Since when is head lice not bugs? I’m just really grateful I never got them. The closest I came was as an adult when I had a friend who had them. Horrifyingly, she’d even spent the night in my bed before she and I found out. I’m still grateful never to have gotten them. Ugh.
Some people have been shown to not be as bothered by them, as in the itch factor, not the gross factor.
I have had them twice recently in my adult life and it is awful. Just because I have had much worse things happen to me doesn’t mean I like lice or think they’re no big deal.
When I have them, I am terribly, terribly itchy. I can feel them crawling. I have long, thick hair and no one to help comb it out, so that is a huge pain in the ass. While they don’t live long outside the body, you do have to strip your bed, be careful of what your head touches, etc. It’s a lot of itchy, tedious work. I’d much rather spend that time doing something else rather than picking bugs out of my hair.
So OP, you’re not being oversensitive. You’re having someone come into your home with something that could pass to you or others. If the mother can tell someone else, the message could have gotten to you directly.

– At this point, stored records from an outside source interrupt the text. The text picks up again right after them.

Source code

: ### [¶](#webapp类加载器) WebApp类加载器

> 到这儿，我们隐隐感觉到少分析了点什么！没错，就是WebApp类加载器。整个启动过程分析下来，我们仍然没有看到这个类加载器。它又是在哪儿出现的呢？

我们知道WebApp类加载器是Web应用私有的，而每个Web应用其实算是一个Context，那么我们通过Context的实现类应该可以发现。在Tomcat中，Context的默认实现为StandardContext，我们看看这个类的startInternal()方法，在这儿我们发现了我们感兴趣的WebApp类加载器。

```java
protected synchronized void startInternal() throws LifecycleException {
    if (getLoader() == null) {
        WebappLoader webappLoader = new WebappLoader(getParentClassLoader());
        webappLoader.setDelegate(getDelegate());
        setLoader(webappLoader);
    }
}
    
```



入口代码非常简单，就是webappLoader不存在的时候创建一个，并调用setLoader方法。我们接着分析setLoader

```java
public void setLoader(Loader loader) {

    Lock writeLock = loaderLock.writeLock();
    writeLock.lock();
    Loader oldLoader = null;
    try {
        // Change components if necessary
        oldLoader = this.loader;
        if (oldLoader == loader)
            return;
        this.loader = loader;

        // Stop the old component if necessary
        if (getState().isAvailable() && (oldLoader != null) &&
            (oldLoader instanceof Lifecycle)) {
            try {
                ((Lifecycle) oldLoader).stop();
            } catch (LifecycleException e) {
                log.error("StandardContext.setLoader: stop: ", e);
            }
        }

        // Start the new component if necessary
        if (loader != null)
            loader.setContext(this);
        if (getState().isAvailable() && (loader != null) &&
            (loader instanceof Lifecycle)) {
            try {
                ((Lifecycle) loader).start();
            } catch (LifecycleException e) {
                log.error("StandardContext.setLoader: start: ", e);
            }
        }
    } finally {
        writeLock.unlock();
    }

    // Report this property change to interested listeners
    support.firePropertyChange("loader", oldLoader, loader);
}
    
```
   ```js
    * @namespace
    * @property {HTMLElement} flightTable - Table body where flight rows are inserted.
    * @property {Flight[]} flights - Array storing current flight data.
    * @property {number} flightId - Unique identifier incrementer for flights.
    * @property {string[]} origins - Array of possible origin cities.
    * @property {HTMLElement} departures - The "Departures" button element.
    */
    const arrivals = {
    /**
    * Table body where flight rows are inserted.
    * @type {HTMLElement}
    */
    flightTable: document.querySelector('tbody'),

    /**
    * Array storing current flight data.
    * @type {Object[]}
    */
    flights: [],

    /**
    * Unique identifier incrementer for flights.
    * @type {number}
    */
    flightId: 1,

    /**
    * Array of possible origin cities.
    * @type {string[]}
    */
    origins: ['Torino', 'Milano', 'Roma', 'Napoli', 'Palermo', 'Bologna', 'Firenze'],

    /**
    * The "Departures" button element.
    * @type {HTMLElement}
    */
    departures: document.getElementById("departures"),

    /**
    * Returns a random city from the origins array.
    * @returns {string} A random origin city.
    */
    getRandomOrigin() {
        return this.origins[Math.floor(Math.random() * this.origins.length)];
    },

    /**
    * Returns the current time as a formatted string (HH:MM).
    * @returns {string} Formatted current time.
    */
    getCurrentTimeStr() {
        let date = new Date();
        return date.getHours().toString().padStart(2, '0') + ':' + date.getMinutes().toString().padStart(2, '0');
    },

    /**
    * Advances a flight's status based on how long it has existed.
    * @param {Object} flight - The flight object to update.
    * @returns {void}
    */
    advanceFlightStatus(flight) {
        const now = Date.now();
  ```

Mom absolutely should have told you directly that he had lice.
That said, lice aren’t that big a deal. My daughter has hair down to the middle of her back and she’s picked up lice at school at least once a year for the last four years. At first we went into full-blown crisis mode. Now we know the drill:
Change her bedding.
Put a lot of conditioner in her hair and comb it out thoroughly with a nit comb.
Repeat 3 and 6 days later to catch any babies that hatch from any eggs we missed.
The poisons are worthless. Really, all that works is careful combing to get all the adults and bugs out. But you don’t need to fumigate the house or shave any heads.
I never had lice as a child. The only time I’ve had it was as an adult, when my sister in law allowed her daughter to invite my daughter to spend the night/weekend with her, knowing that she had lice in her apartment. We used Kwell, which was a shampoo, and we also had to put all the stuffed animals in plastic bags and wash all the bedding.